My spine curves in a shiver, feeling the crisp, cool morning air on my skin. I hitch my book bag over my shoulders and shove my hands in my jacket. April typically boasts warmer temperatures as spring kicks into full gear, but this year has been full of unexpected up and down weather.
What is going on with me? I think to myself, stopping at the bottom of my driveway. My heart tugs me back towards the house like it's hooked on some invisible string. The pit intensifies, fighting against the movement of my feet away from home. It ensnares me in its dark shadow, not wanting to relinquish its hold on me, despite my best effort.

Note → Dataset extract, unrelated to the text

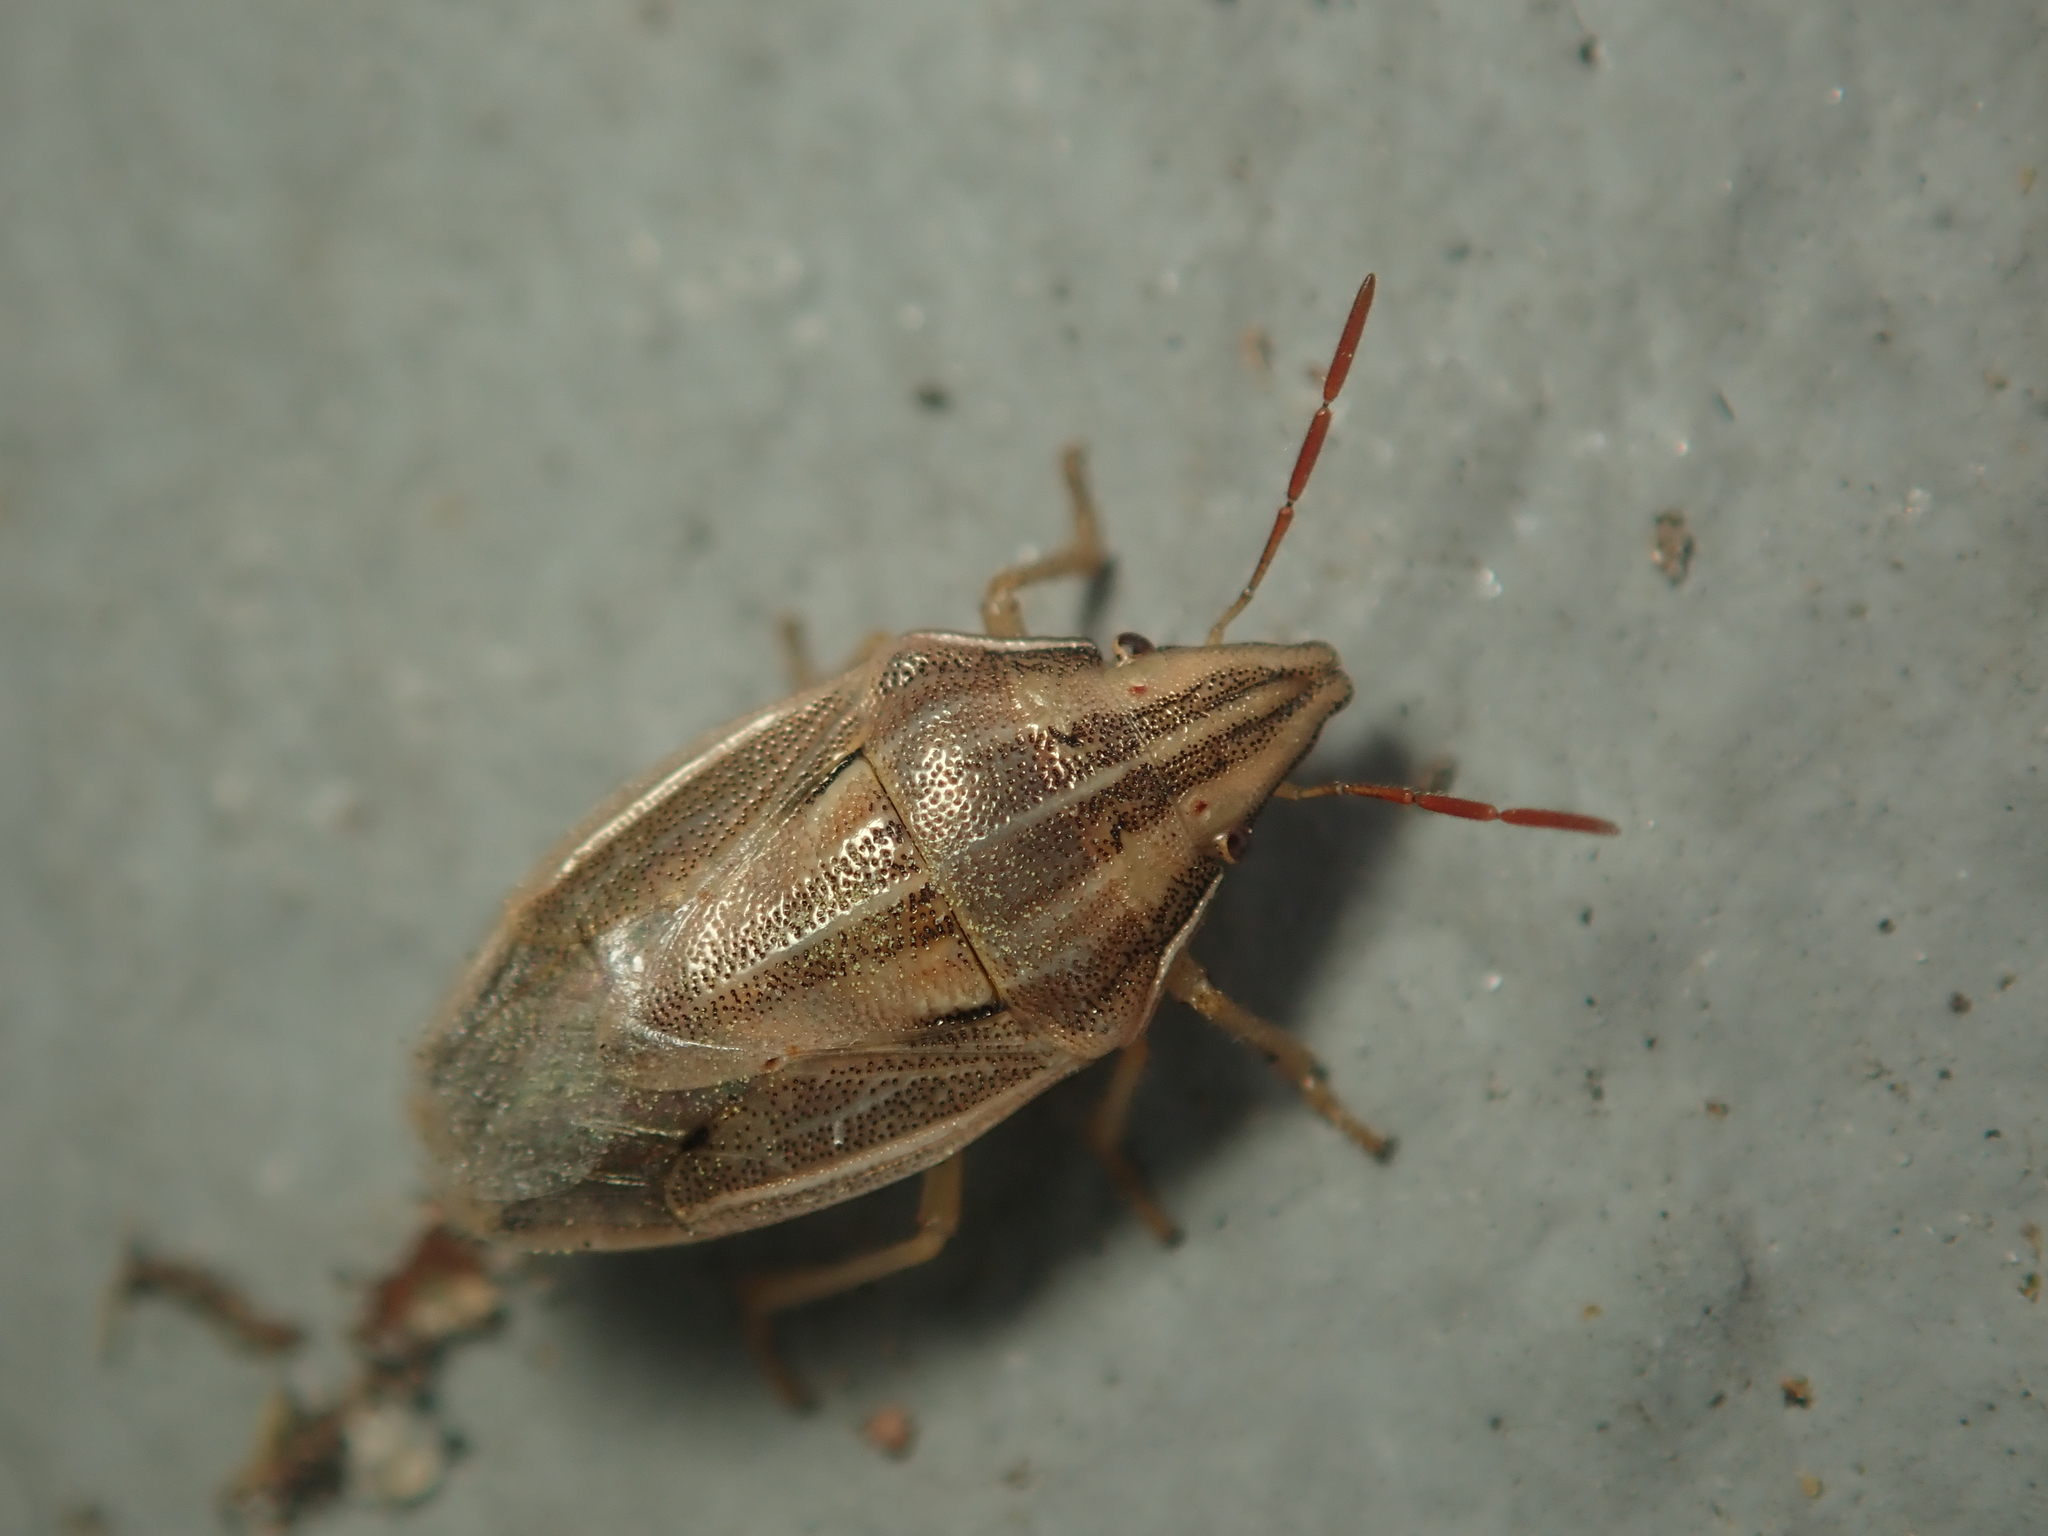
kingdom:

My mind snaps out of it when I see the beauty of the peaceful morning dew glistening on the grass. The sun slowly nudges its way over the horizon, reflecting a soft light off each of the tiny droplets of water. As I pass Mr. Daniel's house, the sweet flowery perfume of his gardenias fills the air. Wild and untamed, they grow ever broader and bushier, even with a few leaves browned and wilted from frost damage.
He's gone now. To quarantine. They said that his age and failing health made him an easy target for the mutated virus. Mom fought with the soldiers taking him away, but they insisted he would spread it faster if he got sick. She wasn’t having it. A few of the men ended up having to hold her back as they wheeled Mr. Daniel out of his house and into their caravan.